In XYZ, the three basis vectors i, j, k define like an eighth octahedron, a volume, and through cloning, scaling and concatenation, they span much of space.  I think of any three non-coplanar edges of a tetrahedron, a zig-zag:  that's 3D too, with the complementary zig-zag implicit.

Just looking at a tetrahedron (of two complementary 3-vector zig-zags), do we want to call that 3D or 4D?

The four tips and four faces suggest "four directional" but then all these directions are codependent if we think of the tetrahedron is a symbol for "any containment".  In the philosophical language of Synergetics, height, width and depth only coexist as contained within an a priori 4D space.  That's before we add time (frequency, subdivisions).

Best practice within the XYZ language game is to admit a kind of rotation called negation which begets 180 degree mirror vectors -i, -j, -k.  Now we have the customary eight octants of XYZ space.

XYZ is more like a jack, with six vectors emanating from a common origin.

Quadrays are similar to XYZ except instead of admitting rotation (negation) so soon, we add one more basis vector to the initial three and adjust their respective directions to define four quadrants (versus XYZ's eight octants).

Instead of a jack, we get the caltrop.  The basis vectors go from (0,0,0,0) to the four corners of a tetrahedron: (1,0,0,0), (0,1,0,0), (0, 0,1,0) and (0,0,0,1).  Space is 4D in this sense.

Linear combinations (cloning and scaling) now reach all the same points XYZ does, but with positive 4-tuples e.g. (2,1,1,0) (1,2,1,0) (1,1,2,0)... all twelve permutations of those numbers define the twelve corners of a cuboctahedon.

Because we're using four basis vectors instead of three, we tend to say space is 4D.  We might say 3D too though, as XYZ language is not out of bounds.

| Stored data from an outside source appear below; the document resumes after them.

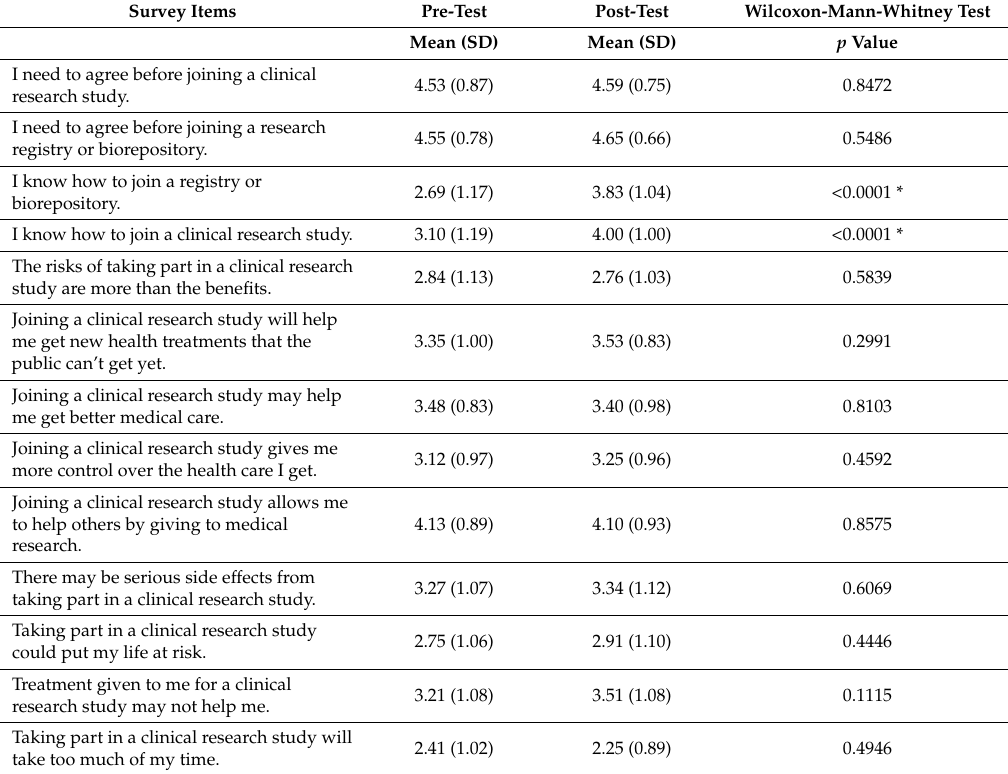
Table 4. Knowledge, perceptions and willingness to participate in clinical studies and biorepositories: Results of Wilcoxon–Mann–Whitney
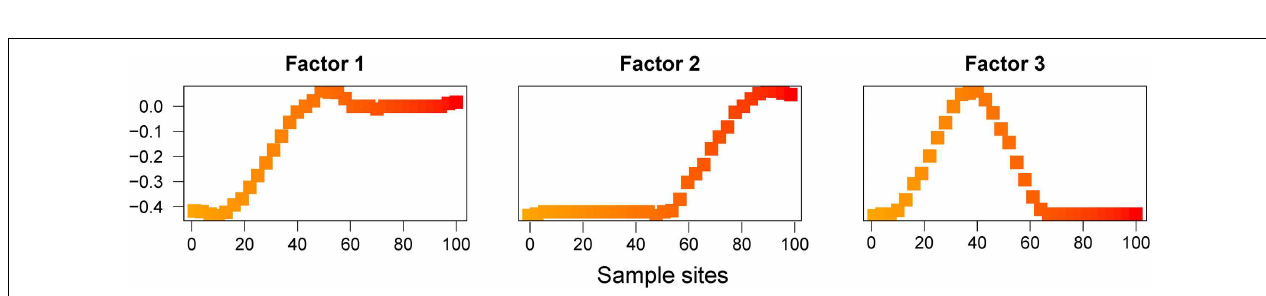
FIGURE 3 | SFA factor maps for data simulated under an IBD model. Plots of the first three Factor maps for SFA.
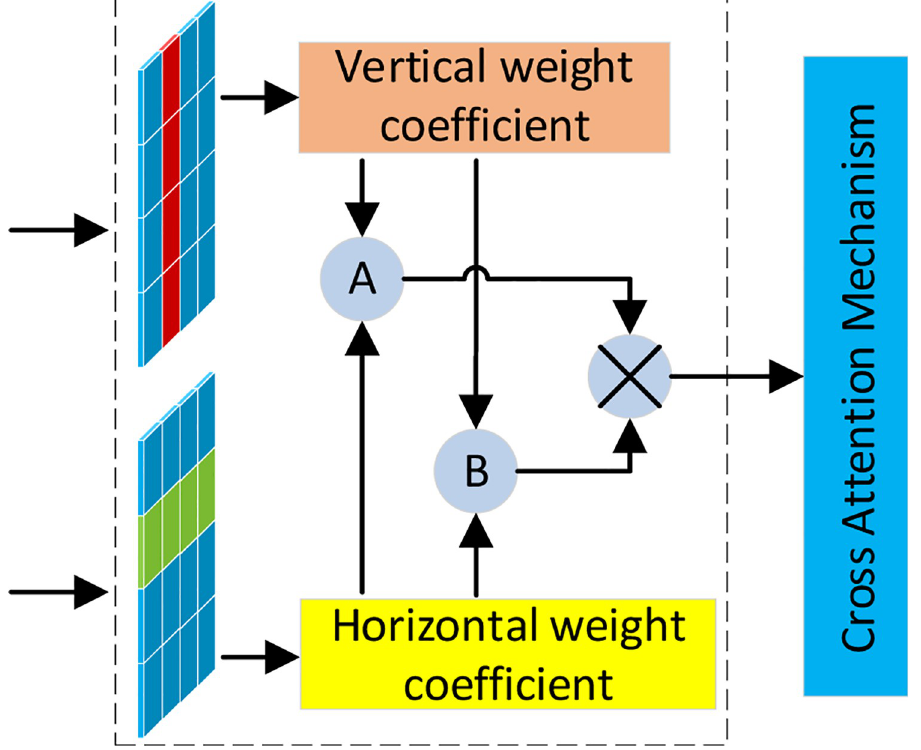
Fig 5. Mechanism of the cross-attention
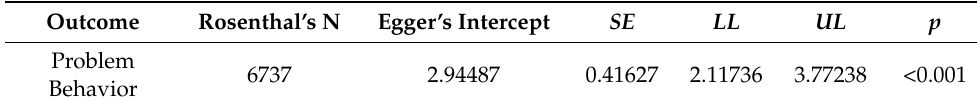
Figure 2. Funnel plot for research on problem behavior. Table 3. Results of publication bias test.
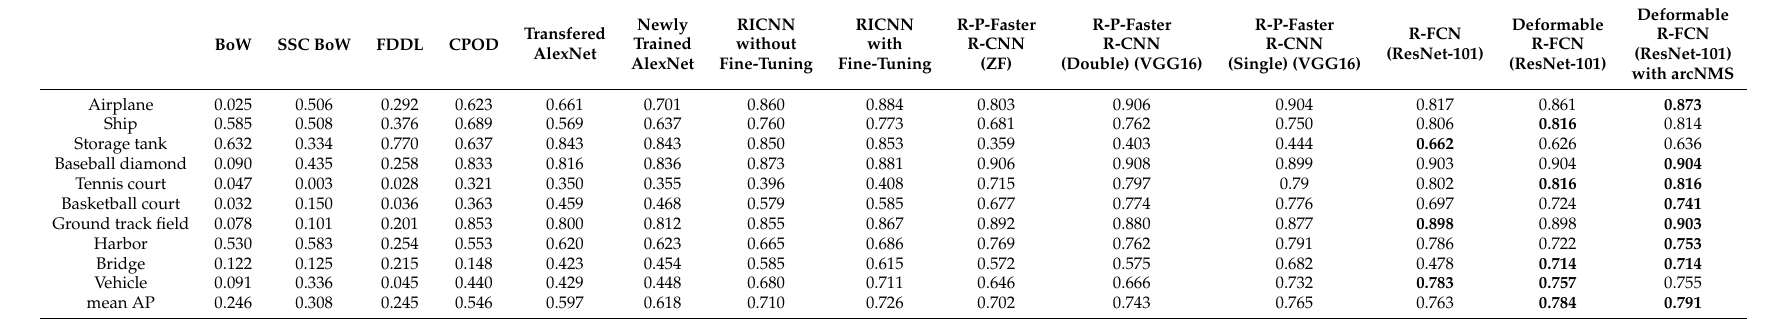
Table 1. The AP (Average Precision) values of the object detection methods.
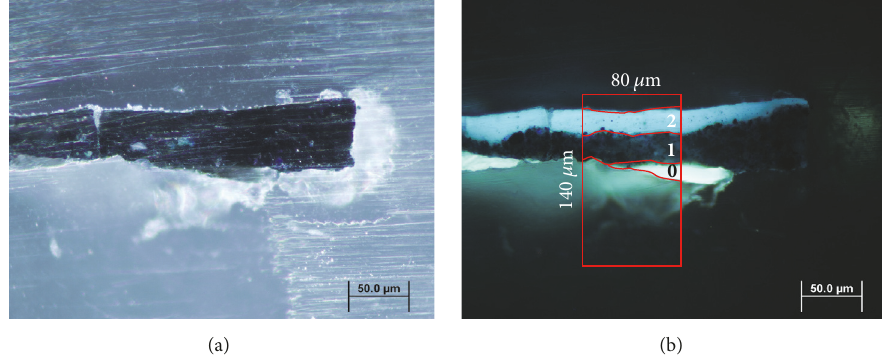
Figure 1: Cross-section microphotographs of sample 15r1 embedded in KBr. (a) Image under visible light; (b) image under UV illumination; the red box indicates the selected area for 𝜇 FTIR-ATR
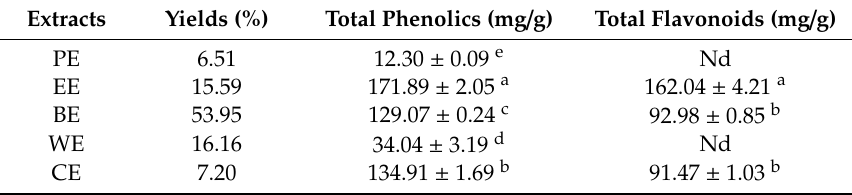
Table 2. Total flavonoids and phenolics contents of the five crude extracts of R. crenulata. Extracts Yields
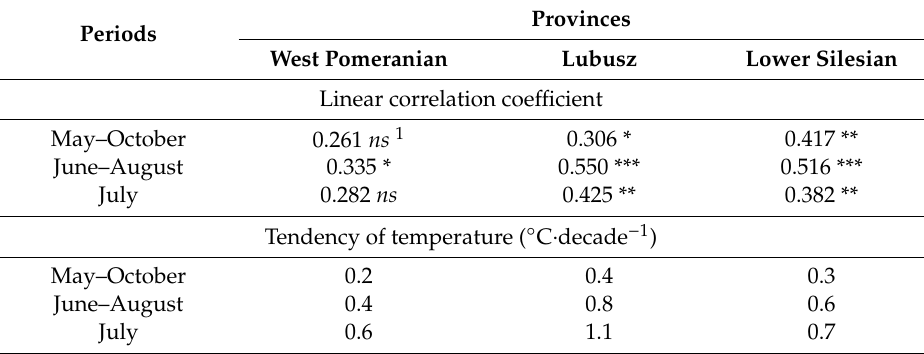
Table 7. Trend equations of air temperature in the growing season of the years 1981–2010 in the provinces of western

We may rely on context, using customary locutions to convey our meanings.

In XYZ language, we would not say all four quadrays are "basis vectors" because one of them (any one) is a linear combination of the the other three.  If, that is, we allow negation as a part of our cloning, scaling and tip-to-tail addition process.

Add any three quadrays and flip the result to get the fourth.  In other words:

(1,0,0,0) +
(0,1,0,0) +
(0,0,1,0) =
(1,1,1,0)

and

-(1,1,1,0) =
(-1,-1,-1,0) =
(0,0,0,1). 

In the shoptalk of Quadrays, negation (flipping direction) is certainly defined and allowed, but is not required to span space (by means of cloning, scaling, adding) nor to augment the basis vector set.

Scaling without negation just means adjusting a length, making it longer or shorter but with no change in direction.  Negation adds the directional flip.

We can flip Quadrays, however the four basis rays are independent of one another in the sense that no three create the fourth without flipping i.e. through scaling and adding alone.

On the other hand, we may say four quadrays are "codependent" in that the tetrahedron is our primitive conceptual beginning, a first otherness begetting awareness.  Conceptualization begins with containment, a sense of being "within" or "without" (cite Plato's Cave).  XYZ uses a cube as its corresponding hallmark.

"That's a really geeky answer" said the geek by the food truck, awaiting his burrito (as I was).  I nodded.  We were there to geek out.